Segmentation variability and radiomics stability for predicting Triple-Negative Breast Cancer subtype using Magnetic Resonance Imaging

TL;DR

This study evaluates how segmentation variability affects radiomic stability and the prediction of Triple-Negative Breast Cancer (TNBC) using MRI. By perturbing manual tumor segmentations and applying SHAP-based feature selection across multiple segmentation masks, the authors show that predictive performance can remain stable even when segmentation accuracy varies, and that reliance on ICC alone may discard valuable features. The findings suggest that carefully selected, explainable radiomic features can rival biopsy-derived information for TNBC classification, while highlighting the limited utility of stability metrics as sole feature-selection criteria. Overall, the work contributes to understanding the interaction between segmentation variability, feature stability, and predictive power, with implications for more robust, generalizable radiomics approaches in breast cancer.

Abstract

Most papers caution against using predictive models for disease stratification based on unselected radiomic features, as these features are affected by contouring variability. Instead, they advocate for the use of the Intraclass Correlation Coefficient (ICC) as a measure of stability for feature selection. However, the direct effect of segmentation variability on the predictive models is rarely studied. This study investigates the impact of segmentation variability on feature stability and predictive performance in radiomics-based prediction of Triple-Negative Breast Cancer (TNBC) subtype using Magnetic Resonance Imaging. A total of 244 images from the Duke dataset were used, with segmentation variability introduced through modifications of manual segmentations. For each mask, explainable radiomic features were selected using the Shapley Additive exPlanations method and used to train logistic regression models. Feature stability across segmentations was assessed via ICC, Pearson's correlation, and reliability scores quantifying the relationship between feature stability and segmentation variability. Results indicate that segmentation accuracy does not significantly impact predictive performance. While incorporating peritumoral information may reduce feature reproducibility, it does not diminish feature predictive capability. Moreover, feature selection in predictive models is not inherently tied to feature stability with respect to segmentation, suggesting that an overreliance on ICC or reliability scores for feature selection might exclude valuable predictive features.

Figures (7)

• Figure 1: Left to right: MR slices of three different patients (first-post-contrast image). Top to bottom: original image, manual tumor segmentation (red), closing 08 mask (orange), closing 07 (green), closing 06 (blue), and ellipsoid 04 (magenta).
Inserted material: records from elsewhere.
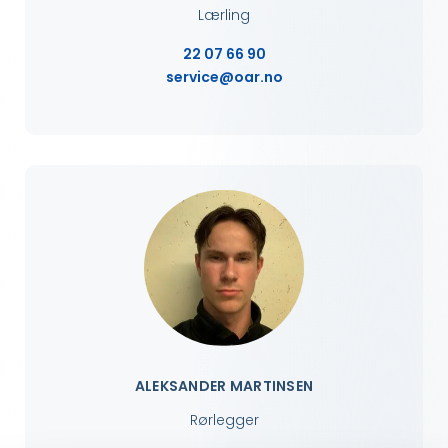
Lærling
22 07 66 90
service@oar.no
ALEKSANDER MARTINSEN
Rørlegger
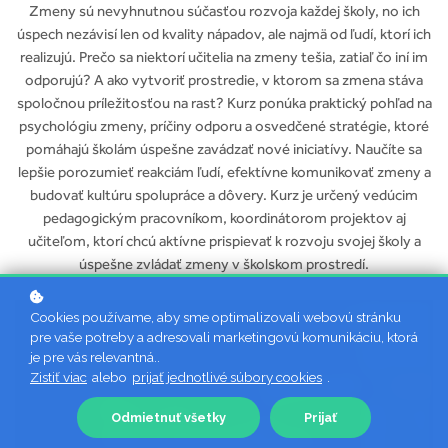
Zmeny sú nevyhnutnou súčasťou rozvoja každej školy, no ich
úspech nezávisí len od kvality nápadov, ale najmä od ľudí, ktorí ich
realizujú. Prečo sa niektorí učitelia na zmeny tešia, zatiaľ čo iní im
odporujú? A ako vytvoriť prostredie, v ktorom sa zmena stáva
spoločnou príležitosťou na rast? Kurz ponúka praktický pohľad na
psychológiu zmeny, príčiny odporu a osvedčené stratégie, ktoré
pomáhajú školám úspešne zavádzať nové iniciatívy. Naučíte sa
lepšie porozumieť reakciám ľudí, efektívne komunikovať zmeny a
budovať kultúru spolupráce a dôvery. Kurz je určený vedúcim
pedagogickým pracovníkom, koordinátorom projektov aj
učiteľom, ktorí chcú aktívne prispievať k rozvoju svojej školy a
úspešne zvládať zmeny v školskom prostredí.
Cookies používame, aby sme optimalizovali webovú stránku
pre vaše potreby a adresovali marketingovú komunikáciu, ktorá
je pre vás relevantná..
Zistiť viac
alebo
prijať jednotlivé súbory cookies
.
Odmietnuť všetky
Prijať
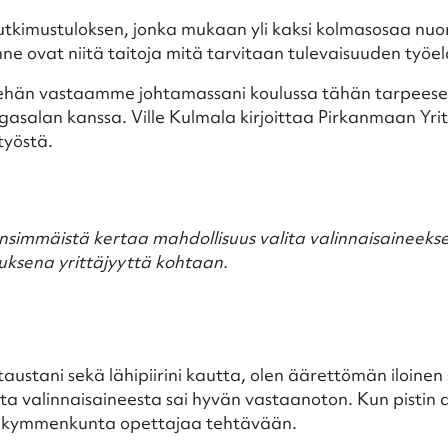
utkimustuloksen, jonka mukaan yli kaksi kolmasosaa nuoris
enne ovat niitä taitoja mitä tarvitaan tulevaisuuden työe
a mehän vastaamme johtamassani koulussa tähän tarpeese
asalan kanssa. Ville Kulmala kirjoittaa Pirkanmaan Yrit
työstä.
ensimmäistä kertaa mahdollisuus valita valinnaisaineekse
tuksena yrittäjyyttä kohtaan.
austani sekä lähipiirini kautta, olen äärettömän iloinen s
 valinnaisaineesta sai hyvän vastaanoton. Kun pistin 
i kymmenkunta opettajaa tehtävään.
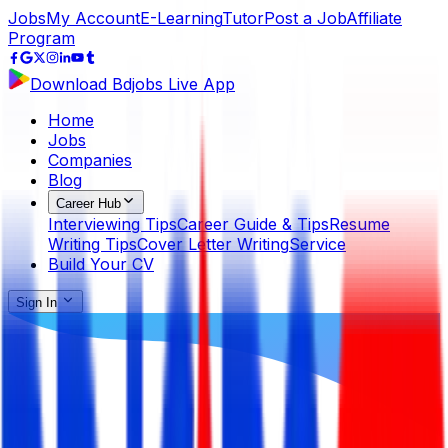
Jobs
My Account
E-Learning
Tutor
Post a Job
Affiliate
Program
Download Bdjobs Live App
Home
Jobs
Companies
Blog
Career Hub
Interviewing Tips
Career Guide & Tips
Resume
Writing Tips
Cover Letter Writing
Service
Build Your CV
Sign In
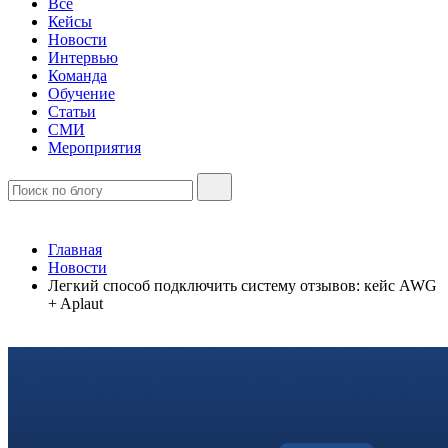
Все
Кейсы
Новости
Интервью
Команда
Обучение
Статьи
СМИ
Мероприятия
Главная
Новости
Легкий способ подключить систему отзывов: кейс AWG
+ Aplaut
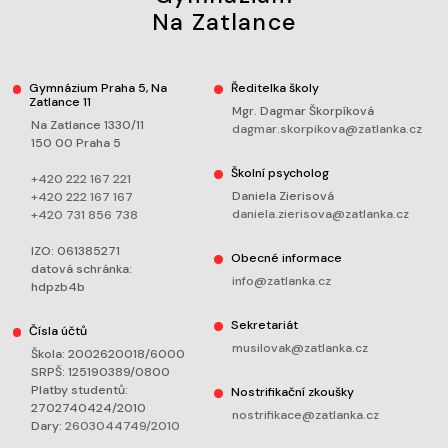
Na Zatlance
Gymnázium Praha 5, Na
Ředitelka školy
Zatlance 11
Mgr. Dagmar Škorpíková
Na Zatlance 1330/11
dagmar.skorpikova@zatlanka.cz
150 00 Praha 5
Školní psycholog
+420 222 167 221
Daniela Zierisová
+420 222 167 167
daniela.zierisova@zatlanka.cz
+420 731 856 738
IZO: 061385271
Obecné informace
datová schránka:
info@zatlanka.cz
hdpzb4b
Sekretariát
Čísla účtů
musilovak@zatlanka.cz
Škola: 2002620018/6000
SRPŠ: 125190389/0800
Platby studentů:
Nostrifikační zkoušky
2702740424/2010
nostrifikace@zatlanka.cz
Dary:
2603044749/2010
For the definition of 'closing mask' see Section \ref{['sec:segmentation']}.
• Figure 2: Flowchart of the feature selection methodology employed for this study, based on SHAP explainability algorithm.
• Figure 3: Top row, from left to right: example slice of original DCE-MR image, Wavelet-HHH filtered image, Wavelet-HLH filtered image, and LoG $\sigma=3$ filtered image. Bottom row, from left to right: zoomed view of the manual segmentation mask on the original and filtered images. Tumor segmentation is shown in red.
• Figure 4: ROC-AUC scores obtained by testing demographical model (boxplot $1$), biopsy model (boxplot $2$), baseline models (boxplots $3$-$7$), and best-SHAP models (boxplots $8$-$12$).
• Figure 5: Top panel: ICC of the four common best-SHAP features at varying segmentation mask; the dashed lines indicate median ICC on all features, summarizing the reproducibility between features extracted from the manual mask and each of its modifications. Bottom panel: Pearson's correlation of the four common features at varying mask; the dashed lines indicate median correlation on all features, summarizing the correlation between features extracted from the manual mask and each of its modifications.